LipanskiImage from Payne et al. (2007) Drugs for bad bugs: confronting the challenges of antibacterial discovery. Nature Reviews Drug Discovery 6: 29-40 [ link to pdf ]

Thus what are needed are truly novel chemicals; bat-shit crazy, funky, out of the box new chemicals developed by willing, well-founded and eager chemists…..but where are the chemists? Hell, where are the chemistry departments?

You might wonder that such problems are incumbent in all drug discovery, but then most ‘lifestyle’ drugs, the preferred pot of gold for big industry, have a relatively long shelf life. Not so antibiotics: most infections don’t last long, thus people don’t need many packets; physicians are told (correctly) to reserve their use only for bacterial infections (not colds/flu); moves are afoot to ban/scale back agricultural use = not much return for their investment. Then, just when the chips are down, resistance to your new drug is observed in the clinic and the death knell of the drug’s usable life is sounded.

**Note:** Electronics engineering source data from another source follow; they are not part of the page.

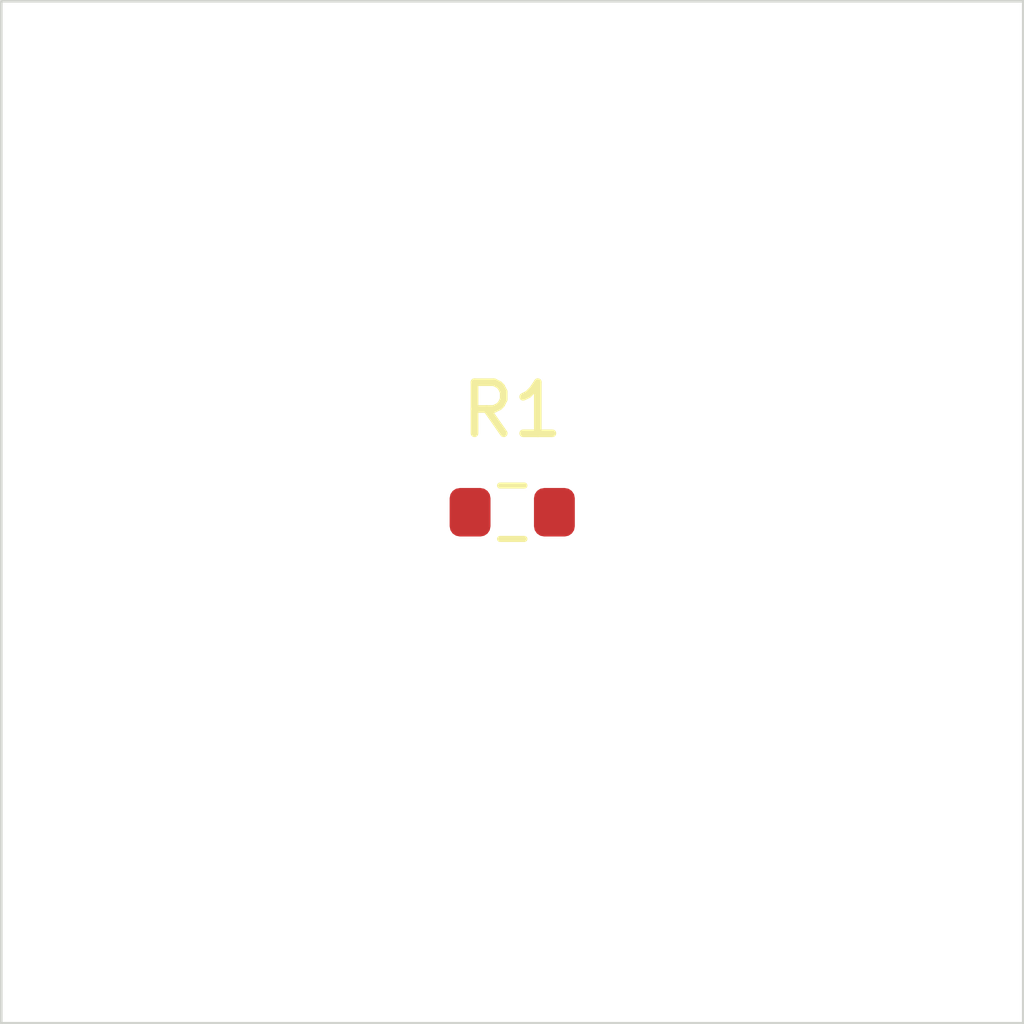
<source format=kicad_pcb>
(kicad_pcb (version 20241229) (generator "pcbnew") (generator_version "9.0")
  (general
  (thickness 1.6)
  (legacy_teardrops no))
  (paper "A4")
  (layers (0 "F.Cu" signal) (2 "B.Cu" signal) (9 "F.Adhes" user "F.Adhesive") (11 "B.Adhes" user "B.Adhesive") (13 "F.Paste" user) (15 "B.Paste" user) (5 "F.SilkS" user "F.Silkscreen") (7 "B.SilkS" user "B.Silkscreen") (1 "F.Mask" user) (3 "B.Mask" user) (17 "Dwgs.User" user "User.Drawings") (19 "Cmts.User" user "User.Comments") (21 "Eco1.User" user "User.Eco1") (23 "Eco2.User" user "User.Eco2") (25 "Edge.Cuts" user) (27 "Margin" user) (31 "F.CrtYd" user "F.Courtyard") (29 "B.CrtYd" user "B.Courtyard") (35 "F.Fab" user) (33 "B.Fab" user))
  (setup
  (pad_to_mask_clearance 0)
  (allow_soldermask_bridges_in_footprints no)
  (tenting front back)
  (pcbplotparams
    (layerselection "0x00000000_00000000_55555555_5755f5df")
    (plot_on_all_layers_selection "0x00000000_00000000_00000000_00000000")
    (disableapertmacros no)
    (usegerberextensions no)
    (usegerberattributes yes)
    (usegerberadvancedattributes yes)
    (creategerberjobfile yes)
    (dashed_line_dash_ratio 12.0)
    (dashed_line_gap_ratio 3.0)
    (svgprecision 4)
    (plotframeref no)
    (mode 1)
    (useauxorigin no)
    (hpglpennumber 1)
    (hpglpenspeed 20)
    (hpglpendiameter 15.0)
    (pdf_front_fp_property_popups yes)
    (pdf_back_fp_property_popups yes)
    (pdf_metadata yes)
    (pdf_single_document no)
    (dxfpolygonmode yes)
    (dxfimperialunits yes)
    (dxfusepcbnewfont yes)
    (psnegative no)
    (psa4output no)
    (plot_black_and_white yes)
    (plotinvisibletext no)
    (sketchpadsonfab no)
    (plotpadnumbers no)
    (hidednponfab no)
    (sketchdnponfab yes)
    (crossoutdnponfab yes)
    (subtractmaskfromsilk no)
    (outputformat 1)
    (mirror no)
    (drillshape 1)
    (scaleselection 1)
    (outputdirectory "")))
  (net 0 "")
  (net 1 "unconnected-(R1-Pad1-Pad1)")
  (net 2 "unconnected-(R1-Pad2-Pad2)")
  (footprint "Resistor_SMD:R_0603_1608Metric" (layer "F.Cu") (at 10.0 10.0))
  (gr_rect
  (start 0 0)
  (end 20.0 20.0)
  (stroke (width 0.05) (type default))
  (fill no)
  (layer "Edge.Cuts")
  (uuid "d6e7cfaa-d71a-4f0b-8ecd-35ed813049a6"))
  (embedded_fonts no)
)
</source>
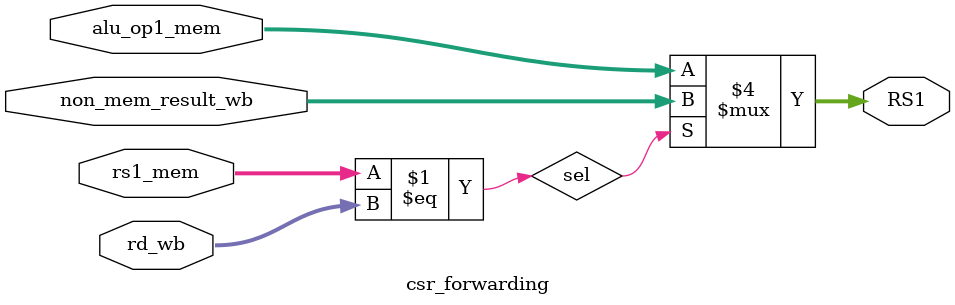
<source format=sv>
`timescale 1ns / 1ps

module csr_forwarding(
    input logic [4:0] rs1_mem,// From exe/mem reg
    input logic [4:0] rd_wb, // From mem/wb reg
    input logic [31:0] alu_op1_mem, // From exe/mem reg
    input logic [31:0] non_mem_result_wb, // From mem/wb reg which takes from result_mem
    
    output logic [31:0] RS1
    );
logic sel;
assign sel =  rs1_mem == rd_wb;

always_comb 
begin
    if(sel)//forwarding case
        RS1=non_mem_result_wb;                
    else//non forwarding case
        RS1=alu_op1_mem; 
end
    
endmodule

</source>
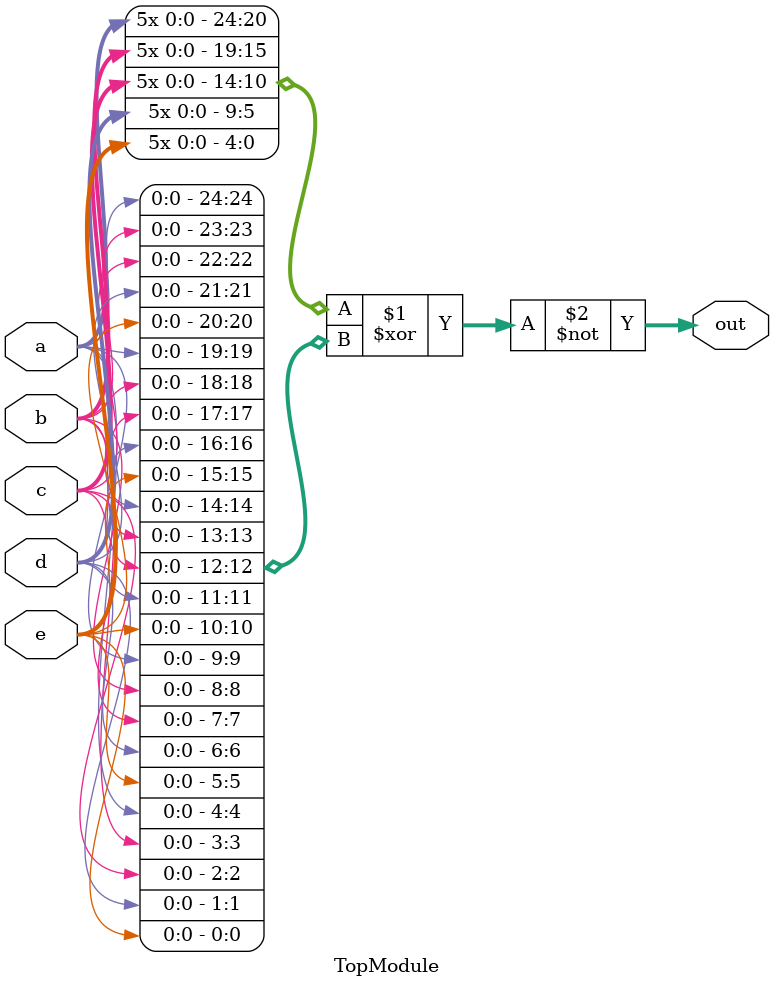
<source format=sv>
module TopModule (
  input  a,
  input  b,
  input  c,
  input  d,
  input  e,
  output [24:0] out
);
  // compact vector form (regular structure, avoids extra intermediate ops)
  assign out = ~({ {5{a}}, {5{b}}, {5{c}}, {5{d}}, {5{e}} } ^ {5{a,b,c,d,e}});
endmodule

</source>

Physicians and industry also want to treat a ‘disease’, not a multiplicity of different infections; but how do you treat a disease like pneumonia with a single antibiotic? Pneumonia can be caused by any of eight completely different bacteria (or multiples thereof), some species of which have as much in common with each other as a human does with a paramecium [ pdf ]. There is a fundamental disconnect between the popular models of drug development and the issues at hand with antibiotic development.

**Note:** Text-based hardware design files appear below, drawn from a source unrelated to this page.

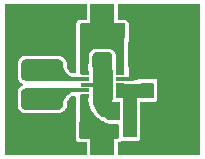
<source format=gtl>
G04*
G04 #@! TF.GenerationSoftware,Altium Limited,Altium Designer,20.0.2 (26)*
G04*
G04 Layer_Physical_Order=1*
G04 Layer_Color=255*
%FSLAX25Y25*%
%MOIN*%
G70*
G01*
G75*
%ADD15R,0.03937X0.03543*%
%ADD16R,0.03150X0.01181*%
%ADD17R,0.06890X0.09843*%
%ADD18R,0.03543X0.03937*%
%ADD19R,0.07087X0.04331*%
%ADD20R,0.03347X0.03740*%
%ADD28C,0.01181*%
%ADD29C,0.07874*%
%ADD30R,0.08000X0.09000*%
%ADD31R,0.08000X0.14000*%
%ADD32R,0.04500X0.15500*%
%ADD33R,0.12500X0.05000*%
%ADD34R,0.03000X0.14000*%
%ADD35R,0.13000X0.05000*%
%ADD36R,0.03000X0.17000*%
%ADD37R,0.14500X0.04000*%
%ADD38C,0.02362*%
G36*
X408584Y299222D02*
X408722Y299084D01*
X408902Y299010D01*
X409000Y299000D01*
X421000D01*
Y287401D01*
X420924Y287217D01*
X420783Y287076D01*
X420599Y287000D01*
X419000D01*
Y289500D01*
X418952Y289988D01*
X418579Y290889D01*
X417889Y291579D01*
X416988Y291952D01*
X416500Y292000D01*
X412500D01*
X412012Y291952D01*
X411847Y291884D01*
X411847Y291884D01*
X411111Y291579D01*
X410421Y290889D01*
X410048Y289988D01*
X410006Y289559D01*
Y289559D01*
X410000Y289500D01*
Y289441D01*
X410000Y289441D01*
X410000D01*
Y287000D01*
X407500D01*
Y298699D01*
X407652Y299066D01*
X407934Y299348D01*
X408009Y299379D01*
X408086Y299383D01*
X408584Y299222D01*
D02*
G37*
G36*
X409296Y301704D02*
X407000D01*
X406539Y301613D01*
X406148Y301351D01*
X405887Y300961D01*
X405826Y300650D01*
X405705D01*
Y294350D01*
X405796D01*
Y283838D01*
X405736D01*
X405736Y283838D01*
X404672D01*
X404185Y284039D01*
X403730Y284343D01*
X403343Y284730D01*
X403040Y285185D01*
X402830Y285690D01*
X402718Y286256D01*
X402704Y286530D01*
Y286779D01*
X402704Y286779D01*
X402681Y286896D01*
Y287014D01*
X402636Y287242D01*
X402590Y287352D01*
X402567Y287468D01*
X402353Y287984D01*
X402288Y288083D01*
X402242Y288192D01*
X402113Y288386D01*
X402029Y288470D01*
X401963Y288568D01*
X401568Y288963D01*
X401470Y289029D01*
X401386Y289113D01*
X401192Y289242D01*
X401083Y289288D01*
X400984Y289353D01*
X400468Y289567D01*
X400352Y289590D01*
X400242Y289636D01*
X400014Y289681D01*
X399896D01*
X399779Y289704D01*
X388820D01*
X388704Y289681D01*
X388585D01*
X388357Y289636D01*
X388247Y289590D01*
X388131Y289567D01*
X387799Y289430D01*
X387700Y289364D01*
X387591Y289318D01*
X387397Y289189D01*
X387314Y289105D01*
X387215Y289039D01*
X386961Y288785D01*
X386895Y288686D01*
X386811Y288603D01*
X386682Y288409D01*
X386636Y288300D01*
X386570Y288201D01*
X386433Y287869D01*
X386410Y287752D01*
X386364Y287643D01*
X386319Y287415D01*
X386319Y287296D01*
X386296Y287180D01*
Y282420D01*
X386319Y282303D01*
Y282185D01*
X386364Y281957D01*
X386410Y281847D01*
X386433Y281731D01*
X386494Y281582D01*
X386560Y281484D01*
X386606Y281374D01*
X386735Y281181D01*
X386819Y281097D01*
X386885Y280998D01*
X386998Y280885D01*
X387097Y280819D01*
X387181Y280735D01*
X387374Y280606D01*
X387484Y280560D01*
X387582Y280494D01*
X387731Y280433D01*
X387821Y280415D01*
X387914Y280382D01*
X387957Y280364D01*
X388187Y279867D01*
X388188Y279819D01*
X388185Y279807D01*
X387957Y279762D01*
X387847Y279716D01*
X387731Y279693D01*
X387582Y279632D01*
X387484Y279566D01*
X387374Y279520D01*
X387181Y279391D01*
X387119Y279330D01*
X387104Y279323D01*
X387075Y279293D01*
X386998Y279241D01*
X386949Y279192D01*
X386883Y279094D01*
X386848Y279059D01*
X386844Y279048D01*
X386781Y278981D01*
X386526Y278575D01*
X386510Y278535D01*
X386483Y278502D01*
X386427Y278317D01*
X386358Y278136D01*
X386359Y278093D01*
X386347Y278052D01*
X386301Y277590D01*
X386307Y277531D01*
X386296Y277472D01*
Y272946D01*
X386319Y272830D01*
Y272711D01*
X386364Y272483D01*
X386410Y272374D01*
X386433Y272257D01*
X386570Y271925D01*
X386636Y271826D01*
X386682Y271717D01*
X386811Y271523D01*
X386895Y271440D01*
X386961Y271341D01*
X387215Y271087D01*
X387314Y271021D01*
X387397Y270937D01*
X387591Y270808D01*
X387700Y270762D01*
X387799Y270696D01*
X388131Y270559D01*
X388248Y270536D01*
X388357Y270490D01*
X388585Y270445D01*
X388704Y270445D01*
X388820Y270422D01*
X399779D01*
X399896Y270445D01*
X400014D01*
X400242Y270490D01*
X400352Y270536D01*
X400468Y270559D01*
X400984Y270773D01*
X401083Y270838D01*
X401192Y270884D01*
X401386Y271013D01*
X401470Y271097D01*
X401568Y271163D01*
X401963Y271558D01*
X402029Y271656D01*
X402113Y271740D01*
X402242Y271934D01*
X402288Y272043D01*
X402353Y272142D01*
X402567Y272658D01*
X402590Y272774D01*
X402636Y272884D01*
X402681Y273112D01*
Y273230D01*
X402704Y273347D01*
Y273596D01*
X402704Y273596D01*
X402704Y273597D01*
X402718Y273870D01*
X402830Y274436D01*
X403040Y274941D01*
X403343Y275396D01*
X403730Y275783D01*
X404185Y276086D01*
X404672Y276288D01*
X405293D01*
X405785Y275811D01*
X405787Y275788D01*
X405700Y268777D01*
X405622Y262486D01*
X405645Y262365D01*
X405644Y262243D01*
X405664Y262136D01*
X405699Y262051D01*
X405705Y262013D01*
Y261350D01*
X406013D01*
X406148Y261149D01*
X406539Y260887D01*
X407000Y260796D01*
X407187D01*
X407187Y260796D01*
X409296D01*
Y256500D01*
X382000D01*
Y307000D01*
X409296D01*
Y301704D01*
D02*
G37*
G36*
X399891Y288478D02*
X399891Y288478D01*
X400007Y288455D01*
X400117Y288409D01*
X400117Y288409D01*
X400523Y288241D01*
X400523Y288241D01*
X400717Y288112D01*
X401112Y287717D01*
X401241Y287523D01*
X401455Y287007D01*
X401500Y286779D01*
X401500Y286779D01*
X401500D01*
Y286500D01*
X401519Y286108D01*
X401537Y286021D01*
Y286021D01*
X401672Y285339D01*
X401972Y284614D01*
X402408Y283962D01*
X402962Y283408D01*
X403061Y283342D01*
X403061Y283342D01*
X403614Y282972D01*
X404339Y282672D01*
X405108Y282519D01*
X405500Y282500D01*
X405546D01*
X405694Y282396D01*
X405781Y281789D01*
X405572Y281500D01*
X388347D01*
X388343Y281501D01*
X388316Y281517D01*
X388222Y281550D01*
X388157Y281560D01*
X388043Y281607D01*
X387850Y281736D01*
X387736Y281850D01*
X387670Y281948D01*
X387670Y281948D01*
X387607Y282043D01*
X387607Y282043D01*
X387545Y282191D01*
X387500Y282420D01*
Y287180D01*
X387545Y287408D01*
X387683Y287740D01*
X387746Y287835D01*
X387746Y287835D01*
X387812Y287934D01*
X387896Y288017D01*
X387896Y288017D01*
X388067Y288188D01*
X388260Y288317D01*
X388592Y288455D01*
X388820Y288500D01*
X399779D01*
X399891Y288478D01*
D02*
G37*
G36*
X405572Y278626D02*
X405933Y278291D01*
Y278126D01*
X405546Y277626D01*
X405500D01*
X405108Y277607D01*
X404339Y277454D01*
X403614Y277154D01*
X402962Y276718D01*
X402408Y276164D01*
X402342Y276065D01*
X402342Y276065D01*
X401972Y275512D01*
X401672Y274787D01*
X401519Y274018D01*
X401500Y273626D01*
Y273596D01*
X401500Y273596D01*
X401500D01*
Y273347D01*
X401478Y273235D01*
X401478Y273235D01*
X401455Y273119D01*
X401409Y273009D01*
X401409Y273009D01*
X401241Y272603D01*
X401241Y272603D01*
X401112Y272409D01*
X400717Y272014D01*
X400618Y271948D01*
X400618Y271948D01*
X400523Y271885D01*
X400007Y271671D01*
X399891Y271648D01*
X399891Y271648D01*
X399779Y271626D01*
X388820D01*
X388592Y271671D01*
X388260Y271809D01*
X388165Y271872D01*
X388165Y271872D01*
X388066Y271938D01*
X387983Y272022D01*
X387983Y272022D01*
X387812Y272193D01*
X387683Y272386D01*
X387545Y272718D01*
X387500Y272946D01*
Y277472D01*
X387537Y277847D01*
X387552Y277887D01*
X387559Y277930D01*
X387580Y277967D01*
X387801Y278341D01*
X388211Y278584D01*
X388308Y278604D01*
X388308Y278604D01*
X388420Y278626D01*
X405572D01*
D02*
G37*
G36*
X416692Y290771D02*
X417207Y290558D01*
X417558Y290207D01*
X417771Y289692D01*
X417796Y289441D01*
X417796Y289441D01*
Y285772D01*
X417744D01*
Y282228D01*
X417744D01*
Y281835D01*
X417744D01*
Y278291D01*
Y274354D01*
X418706D01*
X419000Y274296D01*
X420296D01*
Y268447D01*
X420000Y268204D01*
X417286D01*
X416406Y268399D01*
X416203Y268703D01*
X415422Y269225D01*
X414500Y269408D01*
X414362Y269381D01*
X413669Y269867D01*
X412663Y270918D01*
X411881Y272144D01*
X411342Y273528D01*
X411268Y273854D01*
X411445Y274354D01*
X411445D01*
Y276323D01*
Y279866D01*
X411445D01*
Y280260D01*
X411445D01*
Y282228D01*
Y285772D01*
X411204D01*
Y289441D01*
X411204Y289441D01*
X411204Y289441D01*
X411229Y289692D01*
X411442Y290207D01*
X411793Y290558D01*
X412308Y290771D01*
X412559Y290796D01*
X416441D01*
X416692Y290771D01*
D02*
G37*
G36*
X408133Y276196D02*
X408696Y275633D01*
X409000Y274898D01*
X409000Y274500D01*
X409615Y274500D01*
X409969Y274146D01*
Y273961D01*
X410009D01*
X410188Y273174D01*
X410801Y271597D01*
X410865Y271497D01*
X410865Y271497D01*
X411647Y270270D01*
X411647Y270270D01*
X411711Y270170D01*
X412881Y268948D01*
X414267Y267978D01*
X415816Y267297D01*
X417468Y266931D01*
X419160Y266894D01*
X419625Y266953D01*
X420000Y266622D01*
X420000Y262451D01*
X419901Y262300D01*
X419517Y262000D01*
X407331Y262000D01*
X407109Y262097D01*
X406849Y262358D01*
X406827Y262471D01*
X406828Y262586D01*
X406828Y262589D01*
X406864Y265533D01*
X406914Y269579D01*
X406991Y275773D01*
X406991Y275773D01*
X406997Y276288D01*
X407909D01*
X408133Y276196D01*
D02*
G37*
G36*
X447000Y256500D02*
X419704D01*
Y260796D01*
X420000D01*
X420461Y260887D01*
X420852Y261149D01*
X421020Y261400D01*
X421039Y261387D01*
X421500Y261296D01*
X426000D01*
X426461Y261387D01*
X426852Y261649D01*
X427113Y262039D01*
X427204Y262500D01*
Y274296D01*
X431500D01*
X431961Y274387D01*
X432351Y274648D01*
X432613Y275039D01*
X432704Y275500D01*
Y280500D01*
X432650Y280775D01*
Y281795D01*
X426350D01*
Y281704D01*
X423702D01*
X423256Y281835D01*
Y282228D01*
X423256D01*
Y285772D01*
X423204D01*
Y294350D01*
X423295D01*
Y300650D01*
X423174D01*
X423113Y300961D01*
X422852Y301351D01*
X422461Y301613D01*
X422000Y301704D01*
X419704D01*
Y307000D01*
X447000D01*
Y256500D01*
D02*
G37*
D15*
X429500Y284157D02*
D03*
Y278842D02*
D03*
D16*
X408689Y284000D02*
D03*
Y282031D02*
D03*
Y280063D02*
D03*
Y278095D02*
D03*
Y276126D02*
D03*
X420500D02*
D03*
Y278095D02*
D03*
Y280063D02*
D03*
Y282031D02*
D03*
Y284000D02*
D03*
D17*
X414595Y280063D02*
D03*
D18*
X425658Y297500D02*
D03*
X420342D02*
D03*
X403342D02*
D03*
X408658D02*
D03*
Y264500D02*
D03*
X403342D02*
D03*
D19*
X394500Y285118D02*
D03*
Y274882D02*
D03*
D20*
X418382Y264500D02*
D03*
X423500D02*
D03*
D28*
X414000Y296000D02*
X414500Y296500D01*
X424532Y282031D02*
X425216Y282315D01*
X425500Y283000D01*
X429500Y277842D02*
X429248Y278095D01*
X388500Y282500D02*
X388968Y282031D01*
X420500Y282031D02*
X424532D01*
X408689Y280063D02*
X414595D01*
X420500Y278095D02*
X429248D01*
X405736D02*
X408689D01*
X405736Y278095D02*
Y278095D01*
X388968Y278095D02*
X405736D01*
X388968Y282031D02*
X405736D01*
Y282031D01*
X408689D01*
D29*
X414500Y296500D02*
Y303000D01*
D30*
Y261000D02*
D03*
D31*
Y300000D02*
D03*
D32*
X423750Y270250D02*
D03*
D33*
X425250Y278000D02*
D03*
D34*
X408500Y269500D02*
D03*
D35*
X413500Y264500D02*
D03*
D36*
X420500Y292000D02*
D03*
X408500D02*
D03*
D37*
X414750Y298500D02*
D03*
D38*
X437992Y295276D02*
D03*
Y275591D02*
D03*
X433071Y265748D02*
D03*
X398622Y295276D02*
D03*
X393701Y265748D02*
D03*
X388779Y295276D02*
D03*
X383858Y285433D02*
D03*
Y265748D02*
D03*
X414500Y261500D02*
D03*
Y267000D02*
D03*
Y296500D02*
D03*
Y302000D02*
D03*
Y282842D02*
D03*
Y278000D02*
D03*
X398500Y264500D02*
D03*
X434500Y284500D02*
D03*
X425500Y302500D02*
D03*
X403000D02*
D03*
M02*

</source>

Of course, if industry sees no economic viability in antibiotic drug development, we need to sweeten the deal; one way to do this is offer public money. I hear you gasp, but think about it, this is a global issue and treatment programmes for HIV/AIDS, TB and malaria are the great success stories of what happens when public support, political clout, industrial partnership and a huge pot of cash collide. Of course, in these days of pharma-bad / dolphins-good, no-one is going to throw any public money at industry. One of the best accommodations is for partnerships between industry and academia. These are already a mainstay in microbiology (because if we relied on research council money we certainly wouldn’t still be here!), but it actually relies on the academic partner still being here.

Industrial partners can out-source a great deal of the legwork to academic partners for relatively low cost, increasing the network of players scanning for new drugs, informing new directions and finding. However, I can already run off a list of ten names of highly trained researchers in this field who have left the field over the past 8 years. At this time we’re facing another budgetary crisis in science funding and we must, at all costs, prevent a further loss of both industrial and academic research capacity involved in antibiotic research.

The public needs to be aware of the strong part academic research will have to play in developing new courses of action in the advent of new ‘superbugs’. For all the hope I have that there are academic solutions to better strategies of antibiotic use, anticipating and preventing resistance, better surveillance, and identifying new drug targets in bacteria (or better approaches to known targets), these are all rather like architect’s plans when what we need right now are some bricks in the oven.

Look forward to seeing everyone at Science Online 2010.

[This post was restored from a WayBackWhen archive. It was originally posted to a blog called ‘The Gene Gym” that began life on the Nature Network in 2010, and then moved to Spekrum’s SciLogs platform.]